-------- DOCUMENT PASSAGE --------
Passi Prudence

Personal information
- Full name: Herve Patient Prudence Nshimirimana
- Date of birth: 15 August 1999 (age 26)
- Place of birth: Burundi
- Height: 1.99 m (6 ft 6 in)
- Position: Midfielder

Team information
- Current team: Landskrona BoIS
- Number: 5

Youth career
- Bjuvs IF
- Billesholms GIF
- Högaborg

Senior career*
- Years: Team / Apps / (Gls)
- 2015–2016: Högaborg
- 2017–2019: Falkenbergs FF / 6 / (0)
- 2018: → Tvååkers IF (loan) / 1 / (0)
- 2019: → Eskilsminne IF (loan) / 14 / (0)
- 2020–: Landskrona BoIS / 0 / (0)

= Passi Prudence =

Swedish footballer

Herve Patient Prudence Nshimirimana (born 15 August 1999) is a Swedish footballer who plays for Landskrona BoIS.

==Career==
===Club career===
Prudence started playing football at the age of 10 at Bjuvs IF. He soon joined Billesholms GIF, before moving to Högaborgs BK. He got his first team debut for Högaborgs BK in 2015.

On 5 December 2019 it was confirmed, that Prudence would join Landskrona BoIS for the 2020 season, signing a deal until the end of 2021.

==Personal life==
Born in Sweden, Prudence is of Burundian descent.
-------- MATERIAL SHOWN --------
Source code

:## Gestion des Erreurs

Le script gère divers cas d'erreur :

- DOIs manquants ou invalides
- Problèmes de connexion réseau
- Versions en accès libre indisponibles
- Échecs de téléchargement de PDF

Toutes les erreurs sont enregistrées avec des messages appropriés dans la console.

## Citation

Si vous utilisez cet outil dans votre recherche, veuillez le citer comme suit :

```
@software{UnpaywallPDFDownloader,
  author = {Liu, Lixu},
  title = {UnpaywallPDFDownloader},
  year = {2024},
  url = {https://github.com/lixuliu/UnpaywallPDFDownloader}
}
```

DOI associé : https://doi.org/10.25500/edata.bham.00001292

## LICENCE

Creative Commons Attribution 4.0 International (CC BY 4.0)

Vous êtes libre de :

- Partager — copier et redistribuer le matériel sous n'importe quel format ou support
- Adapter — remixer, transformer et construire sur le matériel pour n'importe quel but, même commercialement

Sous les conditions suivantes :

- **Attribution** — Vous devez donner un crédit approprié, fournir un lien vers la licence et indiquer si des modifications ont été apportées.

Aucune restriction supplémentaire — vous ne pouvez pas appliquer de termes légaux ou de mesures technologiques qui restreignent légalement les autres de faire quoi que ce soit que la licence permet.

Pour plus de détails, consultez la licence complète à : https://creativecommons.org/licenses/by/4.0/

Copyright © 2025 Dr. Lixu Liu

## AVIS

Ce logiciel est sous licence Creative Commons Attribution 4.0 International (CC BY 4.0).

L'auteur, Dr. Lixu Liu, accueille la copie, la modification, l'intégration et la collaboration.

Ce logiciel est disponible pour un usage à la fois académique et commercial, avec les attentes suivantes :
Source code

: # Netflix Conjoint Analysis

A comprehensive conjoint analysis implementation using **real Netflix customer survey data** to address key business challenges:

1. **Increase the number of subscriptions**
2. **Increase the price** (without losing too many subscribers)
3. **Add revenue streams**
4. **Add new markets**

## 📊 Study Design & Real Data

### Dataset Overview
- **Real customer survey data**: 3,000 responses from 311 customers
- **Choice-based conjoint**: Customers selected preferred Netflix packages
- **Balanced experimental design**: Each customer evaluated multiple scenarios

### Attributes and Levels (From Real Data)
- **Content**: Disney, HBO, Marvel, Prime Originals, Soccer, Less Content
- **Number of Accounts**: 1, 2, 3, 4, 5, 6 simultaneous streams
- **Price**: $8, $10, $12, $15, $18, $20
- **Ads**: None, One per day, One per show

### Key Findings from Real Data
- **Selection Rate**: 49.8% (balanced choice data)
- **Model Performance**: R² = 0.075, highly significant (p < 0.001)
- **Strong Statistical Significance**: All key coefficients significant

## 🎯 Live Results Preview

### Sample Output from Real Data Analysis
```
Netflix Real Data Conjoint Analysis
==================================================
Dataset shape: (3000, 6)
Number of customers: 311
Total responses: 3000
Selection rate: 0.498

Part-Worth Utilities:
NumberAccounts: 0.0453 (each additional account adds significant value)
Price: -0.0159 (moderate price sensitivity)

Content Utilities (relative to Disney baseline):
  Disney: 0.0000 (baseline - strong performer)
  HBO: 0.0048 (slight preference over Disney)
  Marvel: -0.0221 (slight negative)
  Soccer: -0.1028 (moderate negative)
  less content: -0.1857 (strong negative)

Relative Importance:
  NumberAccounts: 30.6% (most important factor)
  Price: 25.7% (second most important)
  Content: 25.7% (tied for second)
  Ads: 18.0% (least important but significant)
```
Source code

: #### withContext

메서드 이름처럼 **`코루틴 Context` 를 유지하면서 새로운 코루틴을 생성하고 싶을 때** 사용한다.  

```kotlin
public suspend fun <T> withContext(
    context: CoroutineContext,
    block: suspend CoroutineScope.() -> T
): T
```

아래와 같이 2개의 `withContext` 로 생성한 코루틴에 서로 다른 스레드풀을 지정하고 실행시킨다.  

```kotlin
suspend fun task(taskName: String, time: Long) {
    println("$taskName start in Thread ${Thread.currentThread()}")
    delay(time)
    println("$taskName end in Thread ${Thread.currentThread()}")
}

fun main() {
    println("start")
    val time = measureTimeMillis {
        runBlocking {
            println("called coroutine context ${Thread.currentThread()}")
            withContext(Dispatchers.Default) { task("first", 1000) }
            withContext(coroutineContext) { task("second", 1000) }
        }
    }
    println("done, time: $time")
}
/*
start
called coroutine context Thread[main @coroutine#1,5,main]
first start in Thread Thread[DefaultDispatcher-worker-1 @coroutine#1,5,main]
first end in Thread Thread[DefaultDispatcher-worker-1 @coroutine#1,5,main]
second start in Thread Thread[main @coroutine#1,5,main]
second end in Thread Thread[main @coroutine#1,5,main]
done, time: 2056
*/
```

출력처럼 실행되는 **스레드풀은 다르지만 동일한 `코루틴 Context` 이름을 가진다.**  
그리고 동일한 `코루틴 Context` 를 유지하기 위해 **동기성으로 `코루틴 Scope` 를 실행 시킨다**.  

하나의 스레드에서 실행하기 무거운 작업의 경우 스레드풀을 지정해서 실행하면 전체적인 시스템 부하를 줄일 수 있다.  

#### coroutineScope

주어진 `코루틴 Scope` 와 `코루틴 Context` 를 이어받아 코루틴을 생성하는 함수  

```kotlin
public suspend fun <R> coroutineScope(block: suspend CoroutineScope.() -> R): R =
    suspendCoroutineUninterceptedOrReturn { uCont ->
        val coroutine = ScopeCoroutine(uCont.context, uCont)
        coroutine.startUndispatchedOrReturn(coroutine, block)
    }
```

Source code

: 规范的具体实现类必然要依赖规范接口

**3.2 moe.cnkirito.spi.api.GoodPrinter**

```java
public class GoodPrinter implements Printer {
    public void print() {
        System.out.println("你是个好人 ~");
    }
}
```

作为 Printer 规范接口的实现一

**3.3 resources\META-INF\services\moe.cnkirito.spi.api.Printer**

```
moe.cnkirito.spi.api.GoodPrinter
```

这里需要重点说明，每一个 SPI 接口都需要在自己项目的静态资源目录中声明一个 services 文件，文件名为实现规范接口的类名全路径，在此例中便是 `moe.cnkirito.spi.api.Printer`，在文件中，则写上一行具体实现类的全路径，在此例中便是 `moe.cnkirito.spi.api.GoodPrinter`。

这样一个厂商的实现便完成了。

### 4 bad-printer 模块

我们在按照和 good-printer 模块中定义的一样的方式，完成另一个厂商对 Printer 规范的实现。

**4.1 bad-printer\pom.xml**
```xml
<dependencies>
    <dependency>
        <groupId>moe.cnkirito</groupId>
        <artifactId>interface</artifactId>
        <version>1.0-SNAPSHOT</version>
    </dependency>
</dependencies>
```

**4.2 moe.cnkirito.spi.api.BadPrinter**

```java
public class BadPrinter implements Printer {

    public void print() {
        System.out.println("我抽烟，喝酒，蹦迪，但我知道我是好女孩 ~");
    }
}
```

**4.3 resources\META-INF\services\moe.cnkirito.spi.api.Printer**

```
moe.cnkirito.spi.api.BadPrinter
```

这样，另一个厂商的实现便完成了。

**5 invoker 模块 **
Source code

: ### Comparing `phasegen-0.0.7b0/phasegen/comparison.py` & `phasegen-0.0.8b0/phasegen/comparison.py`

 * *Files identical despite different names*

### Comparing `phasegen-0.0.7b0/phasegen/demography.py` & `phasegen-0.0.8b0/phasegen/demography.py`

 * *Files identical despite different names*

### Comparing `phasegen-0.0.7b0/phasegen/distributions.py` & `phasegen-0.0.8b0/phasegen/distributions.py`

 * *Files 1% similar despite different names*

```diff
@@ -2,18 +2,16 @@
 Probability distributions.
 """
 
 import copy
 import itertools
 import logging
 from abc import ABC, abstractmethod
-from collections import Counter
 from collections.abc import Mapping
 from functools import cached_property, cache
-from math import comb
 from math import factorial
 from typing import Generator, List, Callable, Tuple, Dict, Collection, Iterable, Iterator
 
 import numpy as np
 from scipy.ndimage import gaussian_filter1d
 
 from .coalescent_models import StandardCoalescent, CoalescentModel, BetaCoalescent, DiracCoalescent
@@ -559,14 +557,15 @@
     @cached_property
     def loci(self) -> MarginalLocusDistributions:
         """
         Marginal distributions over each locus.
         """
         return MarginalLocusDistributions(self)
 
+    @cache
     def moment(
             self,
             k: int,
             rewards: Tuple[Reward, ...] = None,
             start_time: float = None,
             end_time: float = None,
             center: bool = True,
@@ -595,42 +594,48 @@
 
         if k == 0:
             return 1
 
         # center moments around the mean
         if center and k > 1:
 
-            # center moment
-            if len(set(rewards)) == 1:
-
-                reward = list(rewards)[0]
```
--------
* _TASK ITEM 1_
Decide whether each statement below agrees with the Passi Prudence profile. Answer yes or no for each, and quote the words of the profile that settle it.
(a) Prudence began playing football at age 10 at Bjuvs IF.
(b) His deal with Landskrona BoIS runs until the end of 2022.
(c) He wears number 5 for his current team.
* _TASK ITEM 2_
Extract word for word the stretch of the Passi Prudence profile from "- 2018: → Tvååkers" through "BK in 2015.".

* _WRITTEN ANSWER 1_
(a) Yes: "Prudence started playing football at the age of 10 at Bjuvs IF."
(b) No: "signing a deal until the end of 2021."
(c) Yes: "Number: 5"

* _WRITTEN ANSWER 2_
- 2018: → Tvååkers IF (loan) / 1 / (0)
- 2019: → Eskilsminne IF (loan) / 14 / (0)
- 2020–: Landskrona BoIS / 0 / (0)

= Passi Prudence =

Swedish footballer

Herve Patient Prudence Nshimirimana (born 15 August 1999) is a Swedish footballer who plays for Landskrona BoIS.

==Career==
===Club career===
Prudence started playing football at the age of 10 at Bjuvs IF. He soon joined Billesholms GIF, before moving to Högaborgs BK. He got his first team debut for Högaborgs BK in 2015.